In its 51st year of making hard-disk drives, Hitachi  has written the first chapter in what will likely be a long saga of 1 terabyte  gadgets for storing photos, audio and video on computers.

Hitachi’s Global Storage Technologies division today unveiled the Deskstar 7K1000, a 3.5-inch, serial ATA  gizmo that can sock away 1 trillion bytes of data. The new drive shakes up the already competitive market for consumer storage, which includes the likes of Seagate and Toshiba.

Hitachi announced the 1TB drive to kick off the Consumer Electronics Show 2007 in Las Vegas, where several consumer storage players will converge to show off their new wares for housing data in the digital age.

The 1TB Deskstar.
Source: Hitachi

For perspective, a PC equipped with the Deskstar 1K1000 can house 250,000 MP3 songs, 250 hours of high-definition video or 333,000 high-resolution JPEG photos. In short, most consumers shouldn’t run out of storage space with a 1TB drive.

Hitachi, which hasn’t shipped a drive beyond the 500 GB capacity, said the Deskstar 7K1000 will begin shipping to computer makers in the first quarter of 2007 at a suggested retail price of $399, roughly 40 cents per gigabyte.
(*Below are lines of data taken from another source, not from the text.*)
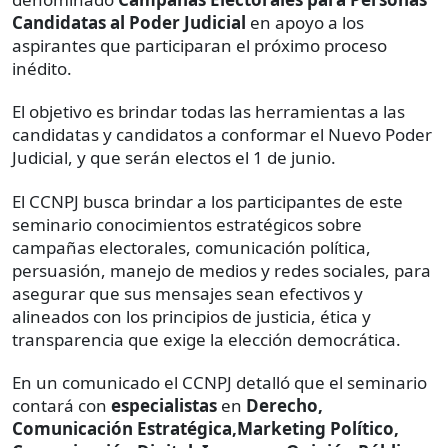
Candidatas al Poder Judicial
en apoyo a los
aspirantes que participaran el próximo proceso
inédito.
El objetivo es brindar todas las herramientas a las
candidatas y candidatos a conformar el Nuevo Poder
Judicial, y que serán electos el 1 de junio.
El CCNPJ busca brindar a los participantes de este
seminario conocimientos estratégicos sobre
campañas electorales, comunicación política,
persuasión, manejo de medios y redes sociales, para
asegurar que sus mensajes sean efectivos y
alineados con los principios de justicia, ética y
transparencia que exige la elección democrática.
En un comunicado el CCNPJ detalló que el seminario
contará con
especialistas
en
Derecho,
Comunicación Estratégica,Marketing Político,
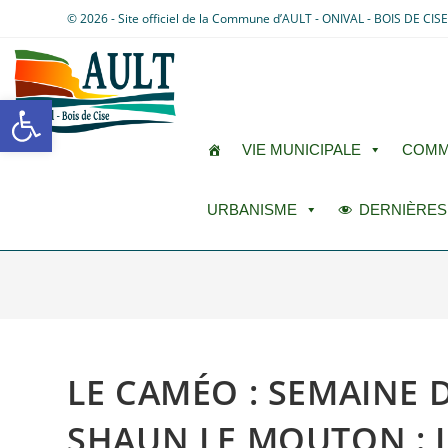
© 2026 - Site officiel de la Commune d’AULT - ONIVAL - BOIS DE CIS
Ouvrir la barre d’outils
VIE MUNICIPALE
COMM
URBANISME
DERNIÈRES
LE CAMÉO : SEMAINE 
SHAUN LE MOUTON : L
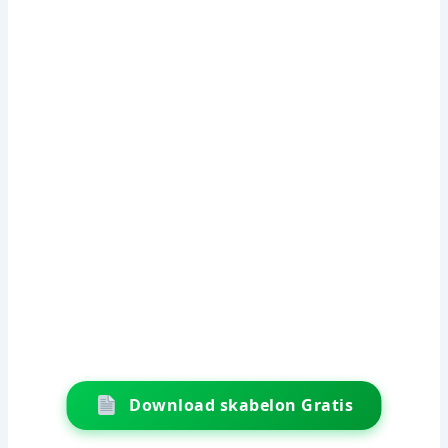
Download skabelon Gratis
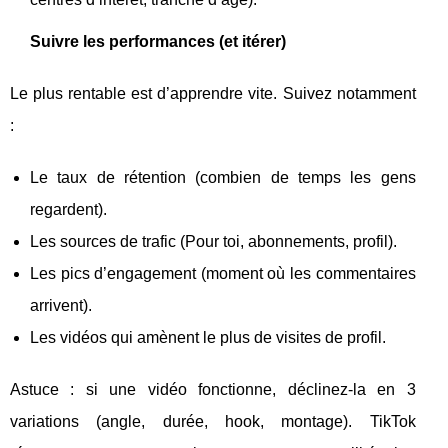
Suivre les performances (et itérer)
Le plus rentable est d’apprendre vite. Suivez notamment
:
Le taux de rétention (combien de temps les gens
regardent).
Les sources de trafic (Pour toi, abonnements, profil).
Les pics d’engagement (moment où les commentaires
arrivent).
Les vidéos qui amènent le plus de visites de profil.
Astuce : si une vidéo fonctionne, déclinez-la en 3
variations (angle, durée, hook, montage). TikTok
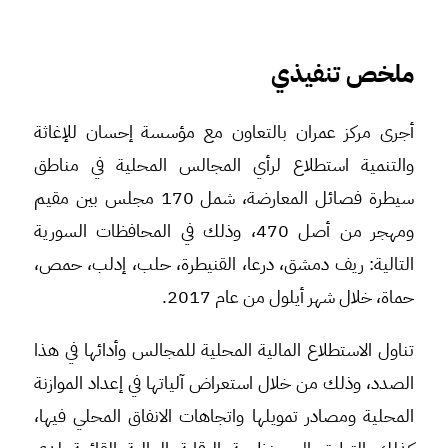
ملخص تنفيذي
أجرى مركز عمران بالتعاون مع مؤسسة إحسان للإغاثة
والتنمية استطلاع لرأي المجالس المحلية في مناطق
سيطرة فصائل المعارضة، شمل 170 مجلس بين مقيم
ومهجر من أصل 470، وذلك في المحافظات السورية
التالية: ريف دمشق، درعا، القنيطرة، حلب، إدلب، حمص،
حماة، خلال شهر أيلول من عام 2017.
تناول الاستطلاع المالية المحلية للمجالس وأدائها في هذا
الصدد، وذلك من خلال استعراض آلياتها في إعداد الموازنة
المحلية ومصادر تمويلها واتجاهات الانفاق المحلي فيها،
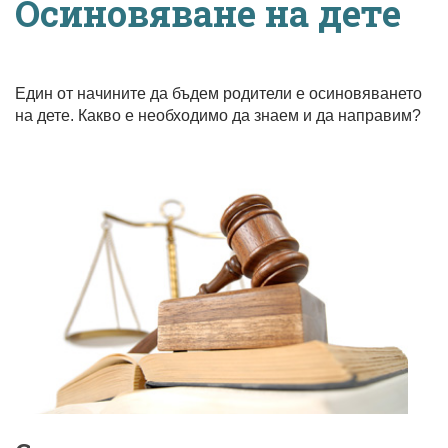
Осиновяване на дете
Един от начините да бъдем родители е осиновяването
на дете. Какво е необходимо да знаем и да направим?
Hitachi said that in the second quarter it will trot out a 1TB HDD from its CinemaStar line, designed for digital video recording (DVR) applications.
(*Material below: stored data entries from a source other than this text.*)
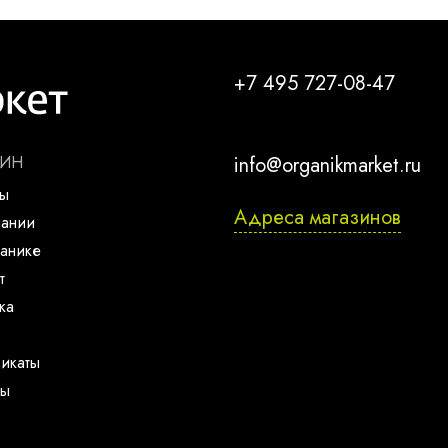
+7 495 727-08-47
ЗИН
info@organikmarket.ru
ты
Адреса магазинов
пании
анике
т
ка
икаты
ты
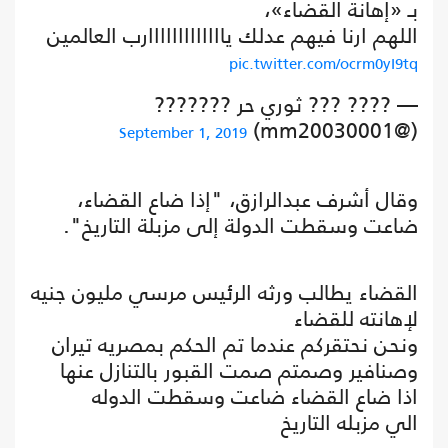
بـ «إهانة القضاء»،
اللهم ارنا فيهم عدلك يااااااااااااارب العالمين
pic.twitter.com/ocrm0yI9tq
— ???? ??? ثوري حر ???????
(@mm20030001)
September 1, 2019
وقال أشرف عبدالرازق، "إذا ضاع القضاء،
ضاعت وسقطت الدولة إلى مزبلة التاريخ".
القضاء يطالب ورثه الرئيس مرسي مليون جنيه
لإهانته للقضاء
ونحن نحتقركم عندما تم الحكم بمصريه تيران
وصنافير وصمتم صمت القبور بالتنازل عنها
اذا ضاع القضاء ضاعت وسقطت الدوله
الي مزبله التاريخ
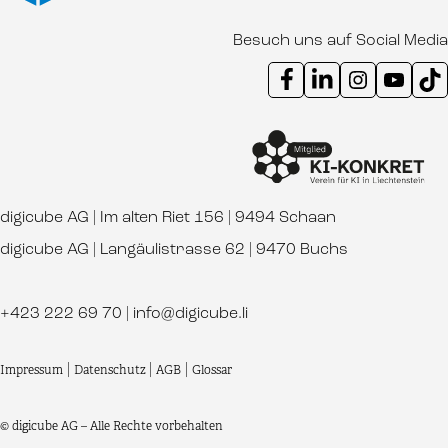
Besuch uns auf Social Media
Instagram Kanal digicube
Youtube Kanal d
Ti
digicube AG | Im alten Riet 156 | 9494 Schaan
digicube AG | Langäulistrasse 62 | 9470 Buchs
+423 222 69 70
|
info@digicube.li
Impressum
|
Datenschutz
|
AGB
|
Glossar
© digicube AG – Alle Rechte vorbehalten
This is important because of the increase in demand for high-definition video, which needs four to five times the storage capacity of standard-definition video.

Hitachi plans to ship ahead of top rival Seagate, which confirmed this week that it will also launch a 1TB HDD this year.

Seagate plans to make its own impression at CES next week; the company will unveil its new FreeAgent line of external disk drives that help consumers make digital files portable to move them between computers or other digital gadgets.

With security a major concern for consumers looking to move data among different machines, the FreeAgent gadgets encrypt files and won’t leave passwords or data traces on computers.

The FreeAgent devices will include three lines: FreeAgent Go for mobile users, FreeAgent Desktop and FreeAgent Pro for heavy enterprise users. They will range from 12GB to 750GB of storage and will be priced between $199 to $419.

Hitachi and Seagate are hardly the only vendors who will play up their storage wares at CES, a haven for vendors to tempt gadget fans with the latest technologies.

Flash memory  vendors are also making some noise. Lexar Media today introduced the JumpDrive 360, a capless drive encased in a rotating metal jacket that solves the problem of misplaced caps.

Available in 1GB and 2GB capacities, JumpDrive 360 comes loaded with Lexar’s PowerToGo mobile computing software and Secure II security software, which boasts 256-bit AES encryption.

Lexar rival SanDisk announced a 32GB, 1.8-inch solid-state drive for laptops as an alternative to the magnetic hard disk.